75-year-old Nobel Laureate added that science is a challenge and failure is inevitable but success is possible. Surprises are possible but sometimes they are bad which tend to lead to failure.
He was attending the ‘Nobel Prize Series India 2019’ event at National Agri-Food Biotechnology Institute in Mohali, near Punjab’s capital Chandigarh where he talked about the ISRO's second moon venture.
Speaking about the Chandrayaan-2 mission, Haroche said that he is not aware of the full working of the venture but probably some equipment failure took place at the last minute.
There were massive media coverage and expectations on the mission and when it doesn't produce the required result then there could be a disappointment, he opined. Every science project has its own risks.
Haroche also wants India as a nation to invest in young minds and make sure that they come back to the country because they are needed here.
‘Nobel Prize Series India 2019’ event will also be conducted in Ludhiana and New Delhi, where the Nobel Laureates give lectures and participate in roundtables with experts and students.

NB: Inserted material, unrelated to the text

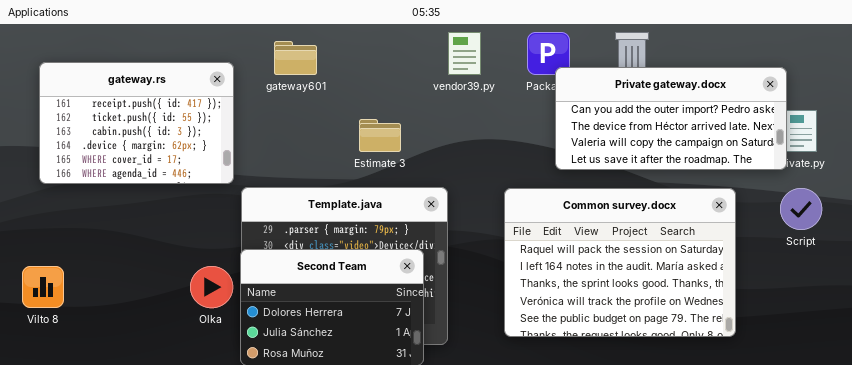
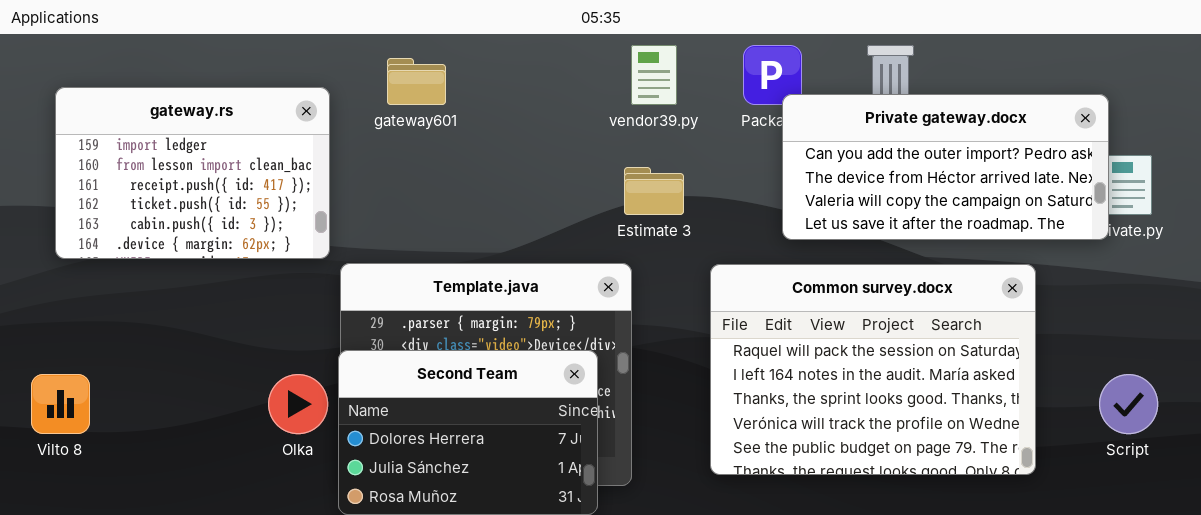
gateway.rs: [39,62,234,184] -> [55,87,330,259], scrolled up 2 rows
Estimate 3: [359,119,401,152] -> [624,167,684,215], moved
Script: [780,188,822,230] -> [1099,374,1158,434], moved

Serge Haroche worked primarily in atomic and quantum physics and worked at Kastler Brossel laboratory at the Ecole Normale Superieure in France. He won the 2012 Nobel Prize for Physics jointly with David J. Wineland for discovering experimental methods that help in measuring as well as manipulation of individual quantum systems.
He is also a member of the French and European Academies of Sciences.
He said that India should also focus on small scale physics projects with big-scale projects like Chandrayaan.